VIDOCQ.
Some very pleasant blunderer is said to have declared Moore's Life of
Sheridan to be the best piece of _Autobiography_ he had ever read; and with
little more propriety can the concluding volume of _Vidocq's Memoirs_ be
said to belong to that species of literature styled Autobiography. The
early volumes, however, possessed this feature, but the present is little
more than a criminal supplement to the Memoirs. Of this defect, the
translator seems to be aware; for in his "Sequel," he says, instead of the
important disclosures promised by the Police Agent, in vol. ii., "he has
given us a nomenclature of the assassins, thieves, and swindlers of France,
and no more." He has merely brought down his Memoirs to the year 1816, and
eked out his fourth volume with anecdotes and counsels, which have in most
cases, more interest than novelty to recommend them. Still they are worth
reading, although of a different character to the scenes, or as a wag would
say, the "concerted pieces" which we have quoted from the three previous
volumes. Our present quotations will not therefore possess the interest of
complicated schemes.
At page 34, Vidocq awards to our metropolis, no very desirable
distinction--
_Town and Country Thieves._
"No capital in the world, London excepted, has within it so many thieves as
Paris. The pavement of the modern Lutetia is incessantly trodden by rogues.

» Brief 1
Answer these questions from the review of Vidocq's memoirs:
(a) What did a pleasant blunderer reportedly call Moore's Life of Sheridan?
(b) To what year does Vidocq bring down his Memoirs?
(c) According to Vidocq, which capital is the only one with more thieves than Paris?
» Brief 2
Please summarize the review of Vidocq's memoirs in two sentences.
» Brief 3
Write what comes next in the review of Vidocq's memoirs, picking up after its final sentence.
The items after this review of Vidocq's memoirs are not needed.

» Data lines
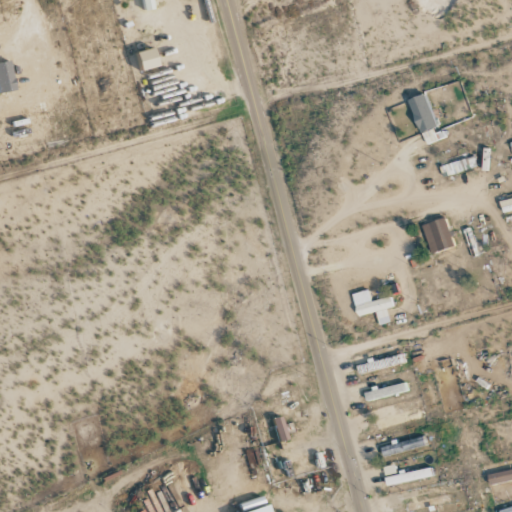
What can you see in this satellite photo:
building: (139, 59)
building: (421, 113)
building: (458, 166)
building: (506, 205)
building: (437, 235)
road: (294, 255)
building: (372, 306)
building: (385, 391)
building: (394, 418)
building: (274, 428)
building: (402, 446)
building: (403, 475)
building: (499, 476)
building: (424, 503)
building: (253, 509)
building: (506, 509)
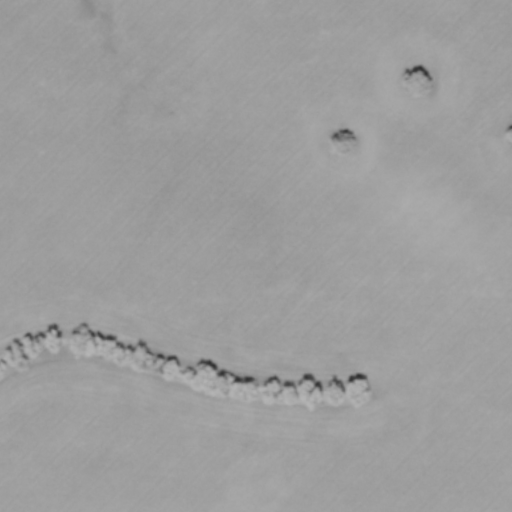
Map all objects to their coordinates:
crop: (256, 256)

==

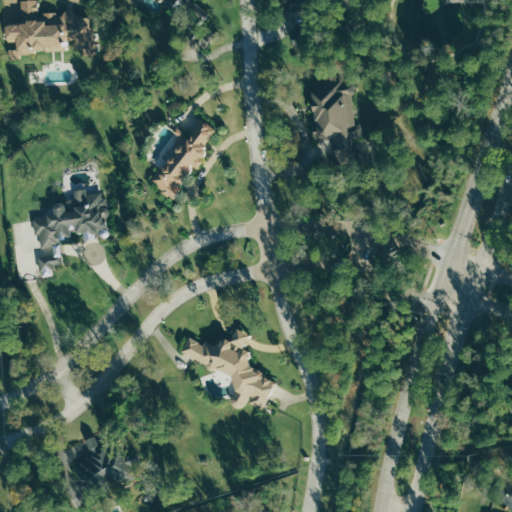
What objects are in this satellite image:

» Expected output 1
(a) The best piece of autobiography he had ever read.
(b) 1816.
(c) London.

» Expected output 2
The concluding volume of Vidocq's Memoirs can hardly be called autobiography, since it is little more than a criminal supplement that names France's assassins, thieves, and swindlers and brings the Memoirs only to 1816. Its anecdotes and counsels are still worth reading, and at page 34 Vidocq claims that no capital except London holds as many thieves as Paris.

» Expected output 3
It is not surprising; for the facility of hiding them in the crowd makes
all that are badly disposed resort thither, whether French or foreign. The
greater number are fixed constantly in this vast city; some only come like
birds of passage, at the approach of great occasions, or during the summer
season. Besides these exotics, there are indigenous plants, which make a
fraction in the population, of which the denominator is tolerably high. I
leave to the great calculator, M. Charles Dupin, the task of enumerating
them in decimals, and telling us if the sum that it amounts to should not
be taken into consideration in the application of the black list."
_False Keys._
"Cambrioleurs are plunderers of rooms, either by force or with false keys.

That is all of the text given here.